Game on—the most metal of asteroid missions is back on the menu

Artist's illustration of NASA's Psyche spacecraft, now set to launch in October 2023. The Psyche mission will explore a metal-rich asteroid of the same name that lies in the main asteroid belt between Mars and Jupiter.

Enlarge / Artist's illustration of NASA's Psyche spacecraft, now set to launch in October 2023. The Psyche mission will explore a metal-rich asteroid of the same name that lies in the main asteroid belt between Mars and Jupiter. (credit: NASA/JPL-Caltech/ASU)

One year after NASA announced an indefinite delay of a much-anticipated mission to visit a metal-rich asteroid, the agency said Monday that the Psyche spacecraft is back on track. The Psyche mission is now scheduled to launch in four months on a Falcon Heavy rocket, and everyone involved in the project feels good about that date.

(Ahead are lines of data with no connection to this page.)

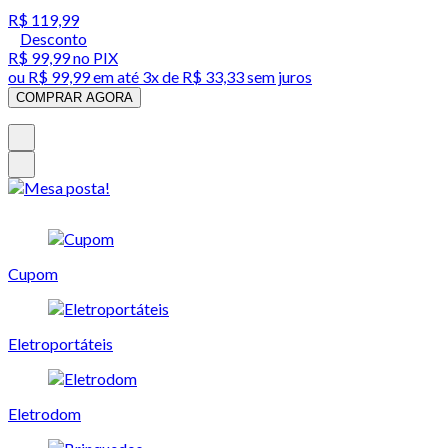
R$ 119,99
Desconto
R$ 99,99
no PIX
ou
R$ 99,99
em até
3x de R$ 33,33 sem juros
COMPRAR AGORA
Cupom
Eletroportáteis
Eletrodom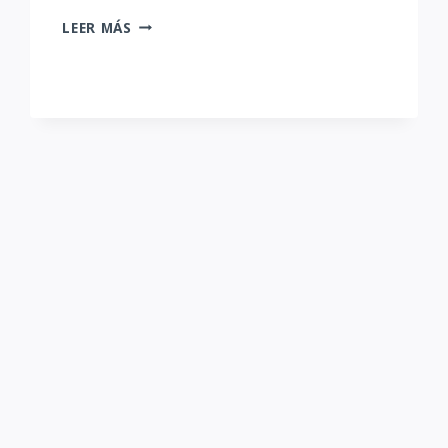
MARKETING
LEER MÁS
MAGIC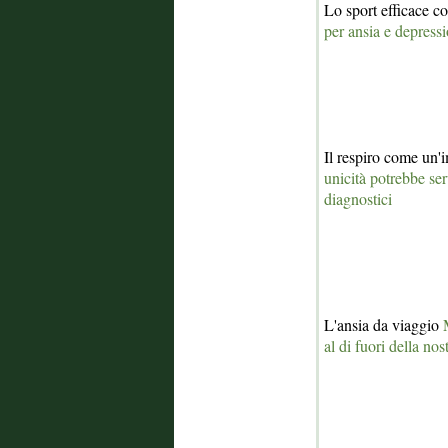
Lo sport efficace 
per ansia e depress
Il respiro come un'
unicità potrebbe se
diagnostici
L'ansia da viaggio
al di fuori della nos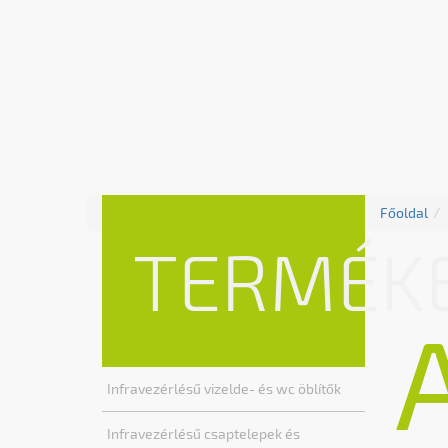
Főoldal
TERMÉK
Infravezérlésű vizelde- és wc öblítők
Infravezérlésű csaptelepek és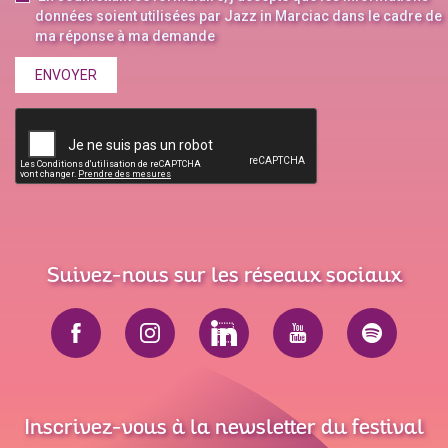
données soient utilisées par Jazz in Marciac dans le cadre de
ma réponse à ma demande
ENVOYER
Suivez-nous sur les réseaux sociaux
Inscrivez-vous à la newsletter du festival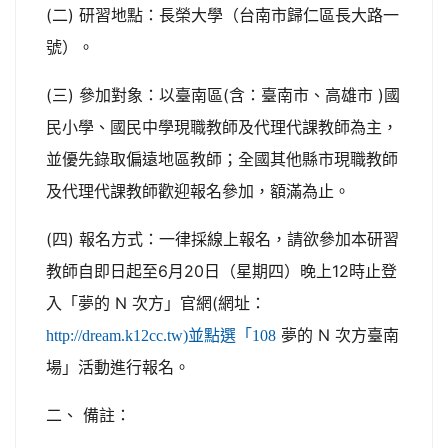
(二) 研習地點：長榮大學（台南市歸仁區長大路一
號）。
(三) 參加對象：以臺南區(含：臺南市、高雄市 )國
民小學、國民中學現職教師及代理代課教師為主，
並優先錄取偏遠地區教師；全國其他縣市現職教師
及代理代課教師歡迎報名參加，額滿為止。
(四) 報名方式：一律採線上報名，請欲參加本研習
教師自即日起至6月20日（星期四）晚上12時止登
入「夢的 N 次方」官網(網址：
夢的 N 次方臺南
http://dream.k12cc.tw)並點選「108
場」活動進行報名。
二、 備註：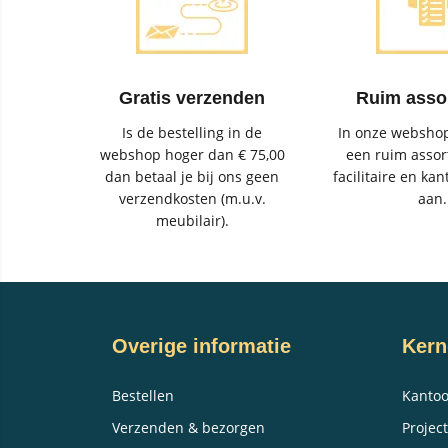
Gratis verzenden
Ruim asso
Is de bestelling in de
In onze webshop
webshop hoger dan € 75,00
een ruim assor
dan betaal je bij ons geen
facilitaire en kan
verzendkosten (m.u.v.
aan.
meubilair).
Overige informatie
Kern
Bestellen
Kantoo
Verzenden & bezorgen
Project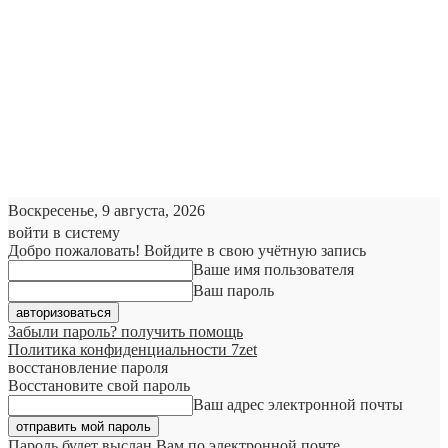
Воскресенье, 9 августа, 2026
войти в систему
Добро пожаловать! Войдите в свою учётную запись
Ваше имя пользователя
Ваш пароль
Забыли пароль? получить помощь
Политика конфиденциальности 7zet
восстановление пароля
Восстановите свой пароль
Ваш адрес электронной почты
Пароль будет выслан Вам по электронной почте.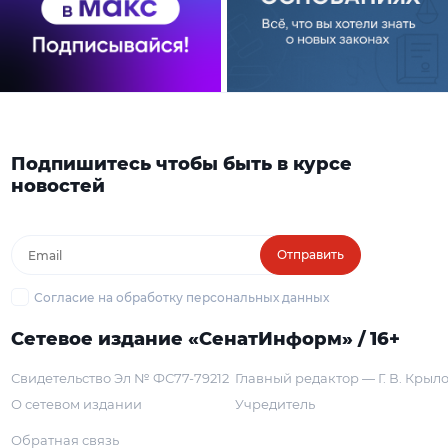
Подпишитесь чтобы быть в курсе
новостей
Отправить
Согласие на обработку персональных данных
Сетевое издание «СенатИнформ» / 16+
Свидетельство Эл № ФС77-79212
Главный редактор — Г. В. Крыл
О сетевом издании
Учредитель
Обратная связь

"We believe Psyche is on a positive course for an October 2023 launch," said Thomas Young, who chaired an independent review board that NASA convened last summer after the mission was delayed.

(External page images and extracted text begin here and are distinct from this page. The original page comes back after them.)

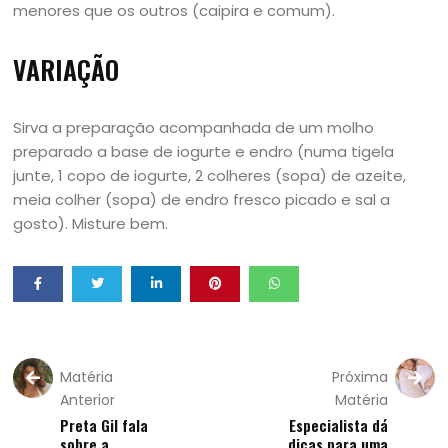
menores que os outros (caipira e comum).
VARIAÇÃO
Sirva a preparação acompanhada de um molho
preparado a base de iogurte e endro (numa tigela
junte, 1 copo de iogurte, 2 colheres (sopa) de azeite,
meia colher (sopa) de endro fresco picado e sal a
gosto). Misture bem.
Matéria
Próxima
Anterior
Matéria
Preta Gil fala
Especialista dá
sobre a
dicas para uma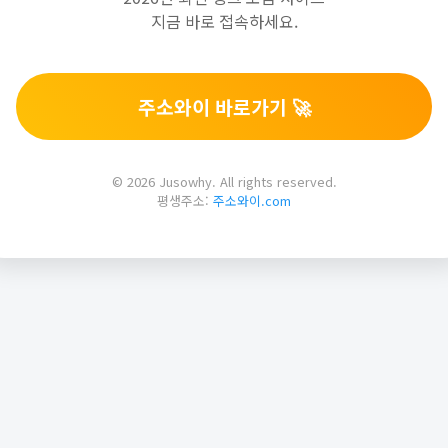
지금 바로 접속하세요.
주소와이 바로가기 🚀
© 2026 Jusowhy. All rights reserved.
평생주소:
주소와이.com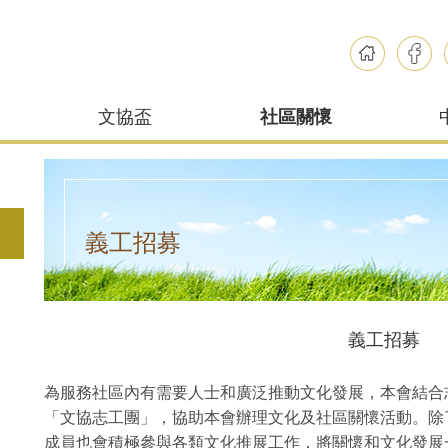
文協盃
社區關懷
義工招募
義工招募
為服務社區內有需要人士和廣泛推動文化發展，本會結合志
「文協志工團」，協助本會辦理文化及社區關懷活動。除
成員也會積極參與各類文化推展工作，將關懷和文化發展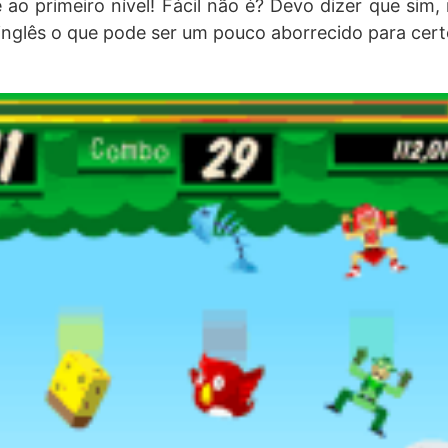
ao primeiro nível! Fácil não é? Devo dizer que sim,
inglês o que pode ser um pouco aborrecido para cert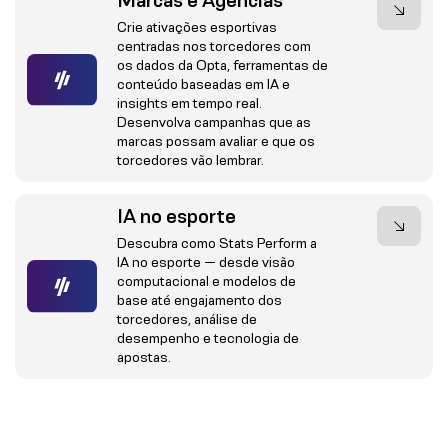
Marcas e Agências
Crie ativações esportivas
centradas nos torcedores com
os dados da Opta, ferramentas de
conteúdo baseadas em IA e
insights em tempo real.
Desenvolva campanhas que as
marcas possam avaliar e que os
torcedores vão lembrar.
IA no esporte
Descubra como Stats Perform a
IA no esporte — desde visão
computacional e modelos de
base até engajamento dos
torcedores, análise de
desempenho e tecnologia de
apostas.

If the mission does launch this fall, the spacecraft will reach asteroid Psyche in August 2029. There, it will go into orbit for 26 months to gain insights into planetary formation, understand the interior of terrestrial planets like Earth, and examine a world that is made largely of metal. The mission is also of interest to the nascent asteroid mining community, which seeks to learn about the potential value harbored by these relatively rare, metallic asteroids.